*Required work:*
Copy the text of every row below word for word, leaving the pictures out of your answer.
▼
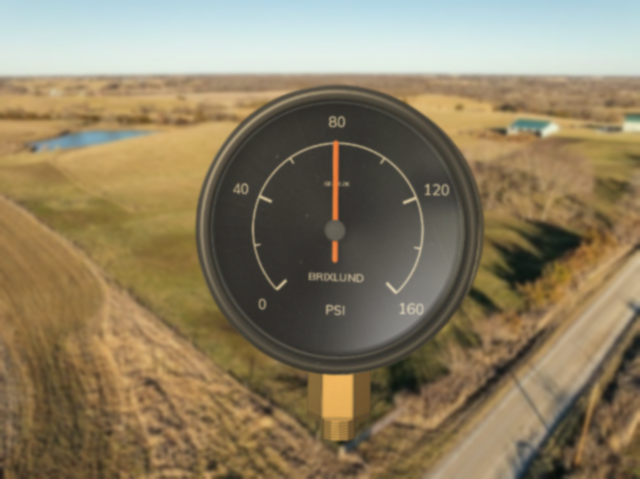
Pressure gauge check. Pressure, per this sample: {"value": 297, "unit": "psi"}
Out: {"value": 80, "unit": "psi"}
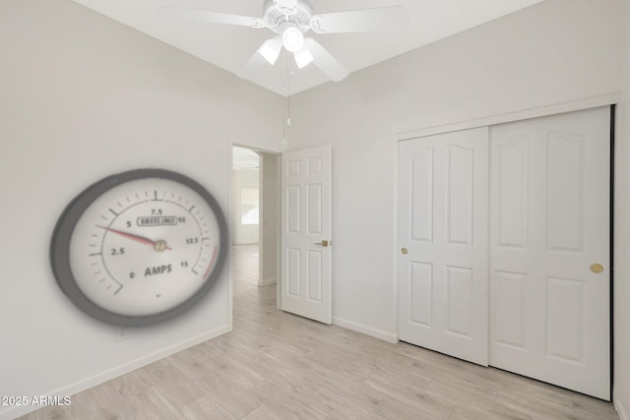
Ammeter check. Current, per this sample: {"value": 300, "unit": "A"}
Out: {"value": 4, "unit": "A"}
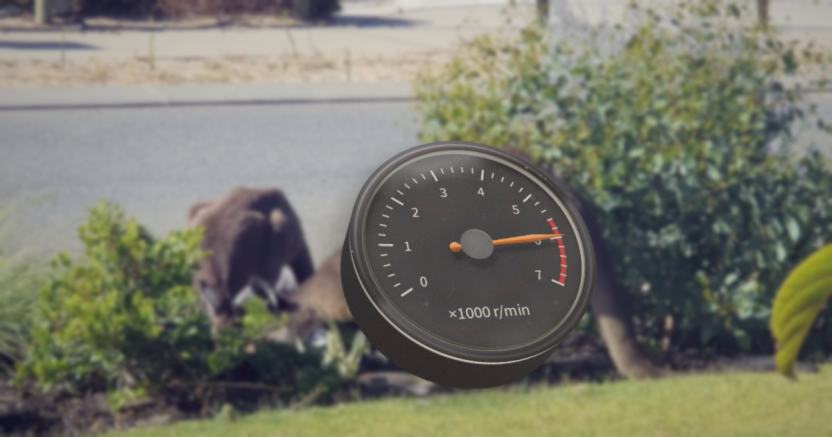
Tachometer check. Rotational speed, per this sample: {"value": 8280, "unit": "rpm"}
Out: {"value": 6000, "unit": "rpm"}
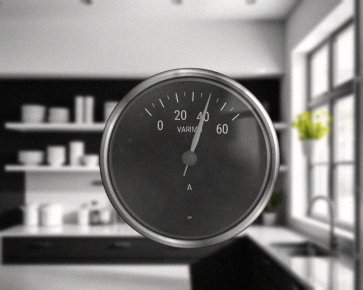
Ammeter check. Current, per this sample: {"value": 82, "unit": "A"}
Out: {"value": 40, "unit": "A"}
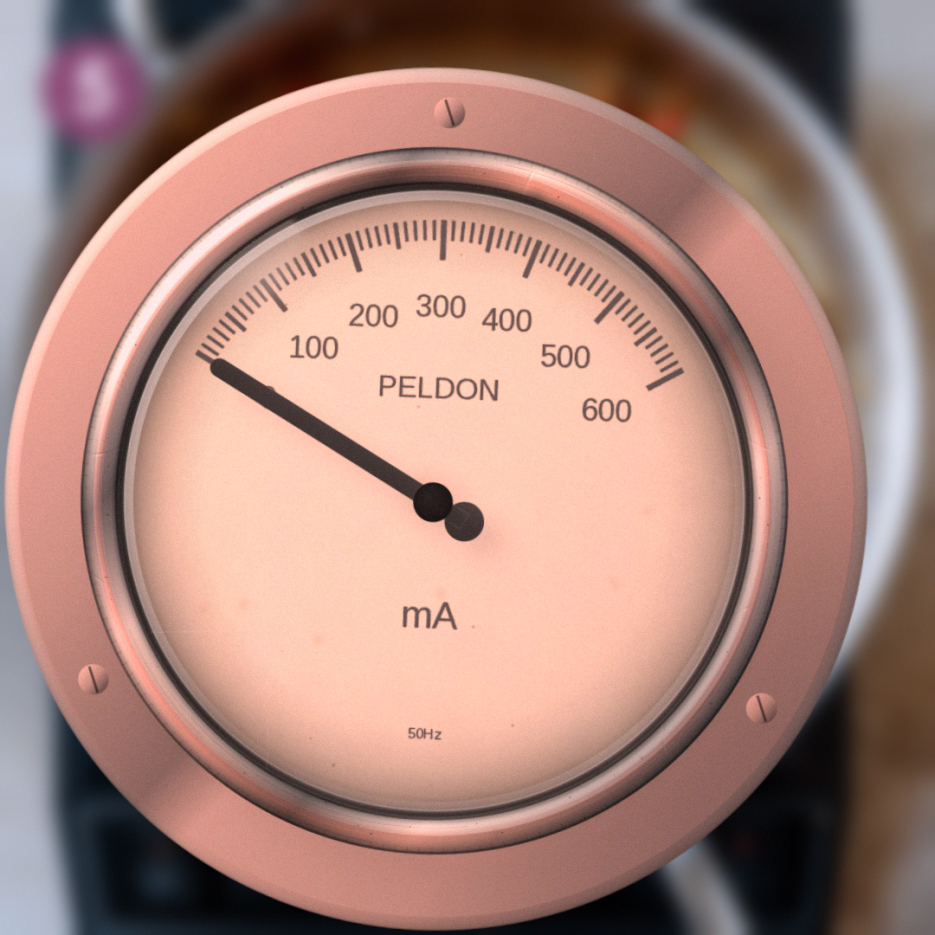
▲
*Task result:*
Pressure gauge check. Pressure, per this sample: {"value": 297, "unit": "psi"}
Out: {"value": 80, "unit": "psi"}
Ammeter check. Current, per this sample: {"value": 300, "unit": "A"}
Out: {"value": 4, "unit": "A"}
Tachometer check. Rotational speed, per this sample: {"value": 8280, "unit": "rpm"}
Out: {"value": 6000, "unit": "rpm"}
Ammeter check. Current, per this sample: {"value": 82, "unit": "A"}
Out: {"value": 40, "unit": "A"}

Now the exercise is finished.